If I had to guess, I would say the new member's are just trying to protect their reputation. As one pointed out, one bad business spoils the rest. It also doesn't hurt that they are also competitors and now you have the names and phone numbers of their businesses......just in case you need a granite countertop.


----------



## stockrex (Apr 29, 2009)

Barothy said:


> If I had to guess, I would say the new member's are just trying to protect their reputation. As one pointed out, one bad business spoils the rest. It also doesn't hurt that they are also competitors and now you have the names and phone numbers of their businesses......just in case you need a granite countertop.

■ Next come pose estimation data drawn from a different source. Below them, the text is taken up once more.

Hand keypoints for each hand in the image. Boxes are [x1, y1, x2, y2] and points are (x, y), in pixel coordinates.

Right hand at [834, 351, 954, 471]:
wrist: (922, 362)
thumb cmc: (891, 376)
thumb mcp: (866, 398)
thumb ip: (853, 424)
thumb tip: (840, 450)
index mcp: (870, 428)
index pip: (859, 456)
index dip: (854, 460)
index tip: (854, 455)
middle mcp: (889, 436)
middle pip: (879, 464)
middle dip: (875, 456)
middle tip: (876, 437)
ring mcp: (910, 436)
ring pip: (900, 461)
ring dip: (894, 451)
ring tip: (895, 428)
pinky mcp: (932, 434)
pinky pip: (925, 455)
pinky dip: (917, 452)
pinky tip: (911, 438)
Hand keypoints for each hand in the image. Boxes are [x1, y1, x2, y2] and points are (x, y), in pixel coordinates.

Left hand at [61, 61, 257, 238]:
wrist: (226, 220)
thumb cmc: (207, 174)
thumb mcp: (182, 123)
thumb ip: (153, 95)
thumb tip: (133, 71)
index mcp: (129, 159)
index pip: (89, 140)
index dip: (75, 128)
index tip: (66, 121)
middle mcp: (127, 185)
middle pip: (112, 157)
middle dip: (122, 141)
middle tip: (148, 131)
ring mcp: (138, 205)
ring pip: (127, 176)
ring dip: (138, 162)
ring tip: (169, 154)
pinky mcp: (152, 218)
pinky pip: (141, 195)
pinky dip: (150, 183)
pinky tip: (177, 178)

Well I don't wish anyone else to scammed by this low life. The granite industry should put their 2 cents so unsuspecting buyers weed out the bad apples.


----------



## ampredum (May 11, 2010)

This is a scam. Originally found out about the company by Craigslist. My wife and I very recently (April 2010) have had this individual take $1,000 (deposit) from us and then never show up. After we told "Ben" (via email - communication was all by email) we still had to receive a few cabinets before he could template everything, he sent an email saying, if we paid by tax day (April 15th) we'd get a free sink. Regrettably we did this. He never left his last name; however, after we hadn't heard from him we went to the address he listed on his formal quote and that is listed on google. The building was empty, but we talked to the owner of the buildings and he gave me his last name; Guidot (same as what's posted all over this blog). We filed a police report and we are working with Detective Johnson of the Kent County Police Dept. He does have a warrant out for his arrest in Livingston County and possibly other places. They are actively investigating this case and he said he would like anyone that has had this happen to them to please call him. His number is 616-632-6135. The more cases they have on file of this occurring, the better chance of them catching him. We have also called both Channel 13 news 'on your side' and Fox 17 news to possibly get additional investigations started. We do not want this to happen to anyone else.


----------